To find the value of a and b in the equation f(x) = 2x^3 + ax^2 + bx - 9, we can use the information given about the factors and remainders.
(a) Find the value of a and b if f(x) has a factor x - 3 but leaves a remainder of 8 when divided by x + 1.
1. If f(x) has a factor of x - 3, it means that f(3) should be equal to 0 because when x = 3, the factor (x - 3) becomes zero. So, let's substitute x = 3 into the equation f(x) and set it equal to 0:
f(3) = 2(3)^3 + a(3)^2 + b(3) - 9 = 0
Simplifying the equation:
54 + 9a + 3b - 9 = 0
45 + 9a + 3b = 0
9a + 3b = -45 (equation 1)
2. If f(x) leaves a remainder of 8 when divided by x + 1, it means that f(-1) should be equal to 8 because when x = -1, the remainder is 8. So, let's substitute x = -1 into the equation f(x) and set it equal to 8:
f(-1) = 2(-1)^3 + a(-1)^2 + b(-1) - 9 = 8
Simplifying the equation:
-2 + a - b - 9 = 8
a - b = 19 (equation 2)
Now we have two equations (equation 1 and equation 2) with two variables (a and b). We can solve these equations simultaneously to find the values of a and b.

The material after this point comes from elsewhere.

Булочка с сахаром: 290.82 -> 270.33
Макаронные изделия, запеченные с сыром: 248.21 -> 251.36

Solving equations 1 and 2 simultaneously:
Multiply equation 2 by 3 to make the coefficients of b the same and eliminate b:
9a + 3b = -45 (equation 1)
3a - 3b = 57 (equation 2)
Adding equation 1 and equation 2 together:
9a + 3b + 3a - 3b = -45 + 57
12a = 12
a = 1
Substitute the value of a = 1 into equation 2 to solve for b:
1 - b = 19
b = -18
Therefore, the values of a and b are a = 1 and b = -18.
(b) Factorize f(x) completely and hence solve for x.

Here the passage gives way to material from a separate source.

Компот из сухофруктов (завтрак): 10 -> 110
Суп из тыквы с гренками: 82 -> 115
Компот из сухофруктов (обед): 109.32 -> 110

Now that we have the values of a and b, we can factorize f(x) using the given quadratic expression.
f(x) = 2x^3 + ax^2 + bx - 9
Substituting the values of a = 1 and b = -18 into the equation:
f(x) = 2x^2 + x^2 - 18x - 9
Factoring out the common factor (x - 3):
f(x) = (x - 3)(2x^2 + 3x + 3)
The quadratic term (2x^2 + 3x + 3) cannot be factored further, so the complete factorization of f(x) is:
f(x) = (x - 3)(2x^2 + 3x + 3)
To solve for x, we need to set each factor equal to zero and solve for x:
Setting x - 3 = 0:
x - 3 = 0
x = 3
Setting 2x^2 + 3x + 3 = 0:
Unfortunately, the quadratic term does not have any real solutions. Therefore, the solution to the equation f(x) = 0 is x = 3.